Desinteressando-me do livro, segui para o próximo, descobrindo que este tinha uma passagem breve sobre os Ex-humanos e Níveis-Es. Dizia que poderia demorar vários anos para que um Ex-humano acabasse por decair (assim que chamavam quando eles perdiam a consciência), e que o causador era uma sede insuportável e insaciável que os mesmos sentiam. As pastilhas de sangue ajudavam a adiar, mas sempre chegava a uma altura da infecção que elas não funcionavam mais. Logo depois, dizia que o Conselho dos Vampiros tinha uma parceria com o Conselho de Caçadores, que eram encarregados por eliminar as ameaças Nível-E. Descobri que os vampiros se incomodam com o sol, mesmo que não os queime e que eles são capazes de terem filhos, e os descendentes cresciam até certa idade, então paravam de envelhecer. Em outro livro explicava sobre a hierarquia do Conselho de Caçadores, e isso me fez deixa-lo de lado imediatamente, pois não havia nada mais tedioso. “Você tem que ler sobre isso, mesmo que seja chato”, protestou minha mente.
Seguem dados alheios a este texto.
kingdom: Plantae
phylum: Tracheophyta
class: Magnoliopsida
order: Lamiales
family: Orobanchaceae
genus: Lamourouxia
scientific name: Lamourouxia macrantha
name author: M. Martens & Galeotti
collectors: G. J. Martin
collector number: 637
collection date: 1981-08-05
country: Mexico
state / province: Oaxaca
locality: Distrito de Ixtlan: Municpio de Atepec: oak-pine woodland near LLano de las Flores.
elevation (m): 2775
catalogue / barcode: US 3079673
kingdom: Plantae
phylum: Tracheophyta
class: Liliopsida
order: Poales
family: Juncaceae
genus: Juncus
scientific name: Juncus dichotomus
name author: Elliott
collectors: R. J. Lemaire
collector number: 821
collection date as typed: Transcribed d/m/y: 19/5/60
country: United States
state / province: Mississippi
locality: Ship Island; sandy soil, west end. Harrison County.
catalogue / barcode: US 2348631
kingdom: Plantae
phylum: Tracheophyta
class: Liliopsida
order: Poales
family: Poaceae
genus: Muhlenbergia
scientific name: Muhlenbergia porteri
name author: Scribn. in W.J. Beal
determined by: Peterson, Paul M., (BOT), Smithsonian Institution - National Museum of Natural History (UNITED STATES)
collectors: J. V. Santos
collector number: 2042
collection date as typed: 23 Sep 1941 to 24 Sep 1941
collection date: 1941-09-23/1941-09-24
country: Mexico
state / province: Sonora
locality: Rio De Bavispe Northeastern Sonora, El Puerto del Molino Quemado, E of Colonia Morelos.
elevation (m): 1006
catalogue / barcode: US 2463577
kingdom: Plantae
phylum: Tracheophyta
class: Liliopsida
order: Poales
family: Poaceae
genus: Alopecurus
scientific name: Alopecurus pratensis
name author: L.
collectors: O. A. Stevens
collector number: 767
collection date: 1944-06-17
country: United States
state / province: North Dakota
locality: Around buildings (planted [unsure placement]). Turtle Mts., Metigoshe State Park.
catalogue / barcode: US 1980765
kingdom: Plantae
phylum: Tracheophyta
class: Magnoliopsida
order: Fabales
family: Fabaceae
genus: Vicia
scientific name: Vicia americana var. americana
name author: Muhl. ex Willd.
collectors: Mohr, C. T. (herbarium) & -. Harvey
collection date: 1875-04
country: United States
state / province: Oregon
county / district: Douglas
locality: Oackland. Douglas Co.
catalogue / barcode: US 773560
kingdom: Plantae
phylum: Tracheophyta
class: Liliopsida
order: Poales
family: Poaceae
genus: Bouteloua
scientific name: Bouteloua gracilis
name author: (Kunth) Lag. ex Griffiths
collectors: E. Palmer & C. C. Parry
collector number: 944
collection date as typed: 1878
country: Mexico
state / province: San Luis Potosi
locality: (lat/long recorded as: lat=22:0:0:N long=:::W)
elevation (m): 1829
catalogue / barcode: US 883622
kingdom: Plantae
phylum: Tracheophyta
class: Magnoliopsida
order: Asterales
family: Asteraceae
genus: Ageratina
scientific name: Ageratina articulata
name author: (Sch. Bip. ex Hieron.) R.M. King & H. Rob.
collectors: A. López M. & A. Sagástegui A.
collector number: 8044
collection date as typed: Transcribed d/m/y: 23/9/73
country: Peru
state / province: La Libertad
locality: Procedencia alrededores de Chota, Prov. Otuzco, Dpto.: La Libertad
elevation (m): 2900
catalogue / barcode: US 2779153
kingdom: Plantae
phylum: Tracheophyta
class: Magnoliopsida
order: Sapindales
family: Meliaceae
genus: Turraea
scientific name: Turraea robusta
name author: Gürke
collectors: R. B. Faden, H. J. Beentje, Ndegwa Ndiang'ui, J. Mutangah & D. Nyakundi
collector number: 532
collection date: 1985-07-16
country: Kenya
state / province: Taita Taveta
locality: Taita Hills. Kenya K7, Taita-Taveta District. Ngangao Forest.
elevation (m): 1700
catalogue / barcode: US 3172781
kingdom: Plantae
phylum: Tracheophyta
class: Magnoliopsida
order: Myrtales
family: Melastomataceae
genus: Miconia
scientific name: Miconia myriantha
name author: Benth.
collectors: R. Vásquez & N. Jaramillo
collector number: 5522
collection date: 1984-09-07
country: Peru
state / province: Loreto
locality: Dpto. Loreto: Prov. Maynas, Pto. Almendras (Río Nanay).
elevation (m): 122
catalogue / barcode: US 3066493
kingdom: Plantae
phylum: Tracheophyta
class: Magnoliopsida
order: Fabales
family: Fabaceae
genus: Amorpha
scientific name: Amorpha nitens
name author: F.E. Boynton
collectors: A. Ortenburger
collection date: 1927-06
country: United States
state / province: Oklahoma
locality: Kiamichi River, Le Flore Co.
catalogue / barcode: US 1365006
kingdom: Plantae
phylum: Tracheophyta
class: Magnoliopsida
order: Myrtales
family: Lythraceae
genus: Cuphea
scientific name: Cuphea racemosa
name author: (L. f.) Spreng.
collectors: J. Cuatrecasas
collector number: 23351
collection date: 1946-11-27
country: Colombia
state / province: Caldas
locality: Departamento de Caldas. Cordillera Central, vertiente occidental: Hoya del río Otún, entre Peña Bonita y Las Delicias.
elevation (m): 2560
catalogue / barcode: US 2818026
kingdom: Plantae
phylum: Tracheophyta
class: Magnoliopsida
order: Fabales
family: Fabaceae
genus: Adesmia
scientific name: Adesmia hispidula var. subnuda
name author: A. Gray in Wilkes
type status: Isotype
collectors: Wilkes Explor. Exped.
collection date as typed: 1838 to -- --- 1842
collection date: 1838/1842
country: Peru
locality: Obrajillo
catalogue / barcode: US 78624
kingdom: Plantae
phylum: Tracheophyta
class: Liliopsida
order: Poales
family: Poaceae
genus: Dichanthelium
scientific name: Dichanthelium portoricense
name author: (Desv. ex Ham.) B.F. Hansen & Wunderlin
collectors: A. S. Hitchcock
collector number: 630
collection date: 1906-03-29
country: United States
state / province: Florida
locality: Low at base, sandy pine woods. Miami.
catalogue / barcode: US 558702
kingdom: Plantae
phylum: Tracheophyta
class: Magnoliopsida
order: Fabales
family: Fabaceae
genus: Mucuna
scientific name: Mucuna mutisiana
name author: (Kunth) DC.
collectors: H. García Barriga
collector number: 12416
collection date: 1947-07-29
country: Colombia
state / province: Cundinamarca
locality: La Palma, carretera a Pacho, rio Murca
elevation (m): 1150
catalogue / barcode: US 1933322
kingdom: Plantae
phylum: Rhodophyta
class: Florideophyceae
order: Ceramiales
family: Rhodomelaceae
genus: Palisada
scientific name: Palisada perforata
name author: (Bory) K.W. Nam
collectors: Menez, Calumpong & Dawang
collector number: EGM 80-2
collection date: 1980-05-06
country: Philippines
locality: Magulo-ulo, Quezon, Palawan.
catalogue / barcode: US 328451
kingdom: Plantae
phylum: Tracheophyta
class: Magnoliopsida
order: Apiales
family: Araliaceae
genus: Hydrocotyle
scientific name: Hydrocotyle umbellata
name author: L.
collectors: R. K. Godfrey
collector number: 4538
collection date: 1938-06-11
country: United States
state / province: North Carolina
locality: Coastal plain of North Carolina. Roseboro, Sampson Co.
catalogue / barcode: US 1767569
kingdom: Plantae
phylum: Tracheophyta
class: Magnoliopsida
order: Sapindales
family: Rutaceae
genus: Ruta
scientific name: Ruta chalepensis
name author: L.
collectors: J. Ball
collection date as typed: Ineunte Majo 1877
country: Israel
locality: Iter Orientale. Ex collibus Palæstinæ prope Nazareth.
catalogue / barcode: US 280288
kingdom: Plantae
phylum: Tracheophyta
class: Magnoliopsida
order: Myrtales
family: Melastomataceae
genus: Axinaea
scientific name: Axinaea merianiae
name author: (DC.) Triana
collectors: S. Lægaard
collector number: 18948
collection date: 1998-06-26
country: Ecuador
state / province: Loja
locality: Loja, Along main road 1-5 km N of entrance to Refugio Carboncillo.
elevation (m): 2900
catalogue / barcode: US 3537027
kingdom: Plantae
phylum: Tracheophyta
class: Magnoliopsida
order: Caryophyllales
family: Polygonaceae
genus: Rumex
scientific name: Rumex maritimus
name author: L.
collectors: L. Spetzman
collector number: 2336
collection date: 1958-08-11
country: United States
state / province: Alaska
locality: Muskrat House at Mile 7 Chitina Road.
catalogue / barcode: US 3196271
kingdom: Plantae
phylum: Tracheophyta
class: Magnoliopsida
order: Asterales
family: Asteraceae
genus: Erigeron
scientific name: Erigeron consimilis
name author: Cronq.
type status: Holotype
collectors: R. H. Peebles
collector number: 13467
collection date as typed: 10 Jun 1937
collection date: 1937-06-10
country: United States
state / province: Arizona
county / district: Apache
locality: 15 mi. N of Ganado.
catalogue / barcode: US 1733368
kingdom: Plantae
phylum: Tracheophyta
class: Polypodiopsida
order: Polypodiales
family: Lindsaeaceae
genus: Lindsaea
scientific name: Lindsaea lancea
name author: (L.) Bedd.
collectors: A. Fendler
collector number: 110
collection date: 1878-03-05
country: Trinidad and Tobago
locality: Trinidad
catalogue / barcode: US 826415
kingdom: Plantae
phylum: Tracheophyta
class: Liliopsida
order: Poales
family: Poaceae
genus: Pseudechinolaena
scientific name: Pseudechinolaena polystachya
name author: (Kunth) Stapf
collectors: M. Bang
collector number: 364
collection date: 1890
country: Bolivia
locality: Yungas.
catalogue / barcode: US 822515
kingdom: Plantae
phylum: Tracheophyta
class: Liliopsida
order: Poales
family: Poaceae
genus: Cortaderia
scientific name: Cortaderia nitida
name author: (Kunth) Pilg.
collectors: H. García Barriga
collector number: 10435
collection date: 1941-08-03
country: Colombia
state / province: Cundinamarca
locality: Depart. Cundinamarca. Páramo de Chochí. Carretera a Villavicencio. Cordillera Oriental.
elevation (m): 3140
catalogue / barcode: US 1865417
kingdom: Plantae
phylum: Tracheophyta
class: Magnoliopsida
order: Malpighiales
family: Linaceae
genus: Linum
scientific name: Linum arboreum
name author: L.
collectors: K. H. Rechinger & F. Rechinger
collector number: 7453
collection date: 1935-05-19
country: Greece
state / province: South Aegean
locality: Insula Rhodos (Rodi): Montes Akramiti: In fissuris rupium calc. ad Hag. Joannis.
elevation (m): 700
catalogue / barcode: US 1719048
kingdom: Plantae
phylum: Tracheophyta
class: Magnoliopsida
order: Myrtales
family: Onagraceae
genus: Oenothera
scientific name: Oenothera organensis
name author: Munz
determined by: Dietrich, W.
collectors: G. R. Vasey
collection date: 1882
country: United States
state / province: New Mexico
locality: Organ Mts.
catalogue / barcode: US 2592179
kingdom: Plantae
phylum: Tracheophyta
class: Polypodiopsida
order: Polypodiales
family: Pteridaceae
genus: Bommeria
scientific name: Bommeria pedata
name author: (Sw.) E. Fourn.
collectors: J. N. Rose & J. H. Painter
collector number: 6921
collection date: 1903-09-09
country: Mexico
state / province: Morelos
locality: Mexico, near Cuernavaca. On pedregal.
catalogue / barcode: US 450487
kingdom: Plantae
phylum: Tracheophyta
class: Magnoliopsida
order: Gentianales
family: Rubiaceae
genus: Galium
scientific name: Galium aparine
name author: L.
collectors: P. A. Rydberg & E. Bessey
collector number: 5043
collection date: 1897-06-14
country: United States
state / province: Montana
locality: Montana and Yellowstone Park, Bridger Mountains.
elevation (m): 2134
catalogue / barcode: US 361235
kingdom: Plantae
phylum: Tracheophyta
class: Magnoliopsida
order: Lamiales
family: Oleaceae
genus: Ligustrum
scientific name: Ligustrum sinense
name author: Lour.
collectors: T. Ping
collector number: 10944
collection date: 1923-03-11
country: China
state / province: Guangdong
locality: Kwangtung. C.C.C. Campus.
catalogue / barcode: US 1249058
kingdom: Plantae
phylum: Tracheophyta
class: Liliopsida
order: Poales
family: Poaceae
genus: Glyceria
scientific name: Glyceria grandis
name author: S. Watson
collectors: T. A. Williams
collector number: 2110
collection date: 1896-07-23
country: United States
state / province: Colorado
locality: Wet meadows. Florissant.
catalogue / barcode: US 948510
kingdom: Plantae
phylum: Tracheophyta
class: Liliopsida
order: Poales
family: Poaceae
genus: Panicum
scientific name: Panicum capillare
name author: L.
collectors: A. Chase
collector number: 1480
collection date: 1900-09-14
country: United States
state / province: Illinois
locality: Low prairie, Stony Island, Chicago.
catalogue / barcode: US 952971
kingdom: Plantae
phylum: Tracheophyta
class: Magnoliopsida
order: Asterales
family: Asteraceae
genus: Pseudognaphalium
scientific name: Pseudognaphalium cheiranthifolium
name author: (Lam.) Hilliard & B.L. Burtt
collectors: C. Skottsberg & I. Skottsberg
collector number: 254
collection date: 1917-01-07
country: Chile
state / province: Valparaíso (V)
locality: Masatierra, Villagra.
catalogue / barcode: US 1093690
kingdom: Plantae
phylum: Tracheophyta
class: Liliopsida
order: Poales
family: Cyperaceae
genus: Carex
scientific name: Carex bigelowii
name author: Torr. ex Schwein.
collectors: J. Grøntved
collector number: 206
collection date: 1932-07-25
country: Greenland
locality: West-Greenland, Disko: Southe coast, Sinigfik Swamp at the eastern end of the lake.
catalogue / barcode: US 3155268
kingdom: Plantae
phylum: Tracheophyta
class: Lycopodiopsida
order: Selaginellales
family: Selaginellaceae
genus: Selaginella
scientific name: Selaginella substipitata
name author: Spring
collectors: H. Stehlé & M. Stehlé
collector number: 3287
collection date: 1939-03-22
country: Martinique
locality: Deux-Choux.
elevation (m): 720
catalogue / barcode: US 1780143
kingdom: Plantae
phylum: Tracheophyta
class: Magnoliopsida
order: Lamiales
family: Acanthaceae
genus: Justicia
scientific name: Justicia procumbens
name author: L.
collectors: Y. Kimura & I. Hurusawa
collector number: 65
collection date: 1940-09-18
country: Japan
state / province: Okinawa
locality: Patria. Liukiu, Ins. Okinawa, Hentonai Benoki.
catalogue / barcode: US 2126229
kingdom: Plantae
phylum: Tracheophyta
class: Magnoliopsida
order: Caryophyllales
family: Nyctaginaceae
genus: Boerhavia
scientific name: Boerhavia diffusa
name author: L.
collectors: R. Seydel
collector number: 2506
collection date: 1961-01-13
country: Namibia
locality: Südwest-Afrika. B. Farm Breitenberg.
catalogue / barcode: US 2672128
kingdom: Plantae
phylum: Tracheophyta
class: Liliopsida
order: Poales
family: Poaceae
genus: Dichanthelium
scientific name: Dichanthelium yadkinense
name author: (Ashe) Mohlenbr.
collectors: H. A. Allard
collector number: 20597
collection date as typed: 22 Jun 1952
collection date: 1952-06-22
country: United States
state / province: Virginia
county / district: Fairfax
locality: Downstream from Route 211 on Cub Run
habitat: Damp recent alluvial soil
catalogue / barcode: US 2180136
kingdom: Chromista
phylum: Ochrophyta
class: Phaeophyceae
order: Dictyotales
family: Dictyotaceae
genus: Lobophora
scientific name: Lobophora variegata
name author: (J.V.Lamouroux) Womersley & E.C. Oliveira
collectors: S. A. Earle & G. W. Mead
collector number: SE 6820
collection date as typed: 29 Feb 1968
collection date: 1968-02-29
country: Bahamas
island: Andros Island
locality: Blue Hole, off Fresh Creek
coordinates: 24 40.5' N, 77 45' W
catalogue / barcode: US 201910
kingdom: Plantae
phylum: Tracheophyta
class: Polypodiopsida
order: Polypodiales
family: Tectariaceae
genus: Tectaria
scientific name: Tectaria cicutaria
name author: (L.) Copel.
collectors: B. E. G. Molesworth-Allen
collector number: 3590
Com um suspiro de frustração, peguei o livro e voltei a ler a linha que falava sobre o chanceler do Conselho, pisquei os olhos...
Acordei pulando de susto quando senti alguém retirando o livro do meu rosto e vi o sorriso afetuoso de Kaien.
– Está tudo bem, princesa, sou só eu. – ele falou em uma voz paternal.
“Princesa... Princesa...” a palavra ecoou por minha mente. De repente houve um flash em minha mente...
“Eu aparecia caminhando por aquela mesma rua de terra da aldeia calmamente durante uma tarde, e ao contrário da última vez que estivera naquele lugar, a rua estava cheia de pessoas vivas, crianças correndo e rindo pelas ruas.
– Hime! – alguém gritou as minhas costas, e eu lentamente me virei...”
Meu coração deu um salto e então começou a bater descompassado com a recordação.
– Hime... – eu murmurei, atônita.
Kaien, que ainda me observava, franziu o cenho, confuso.
– O que?
Ergui meus olhos para seu rosto, sentindo um brilho empolgado toma-los, um sorriso largo se apoderando de meus lábios.
– Meu nome é Hime! – exclamei, exultante.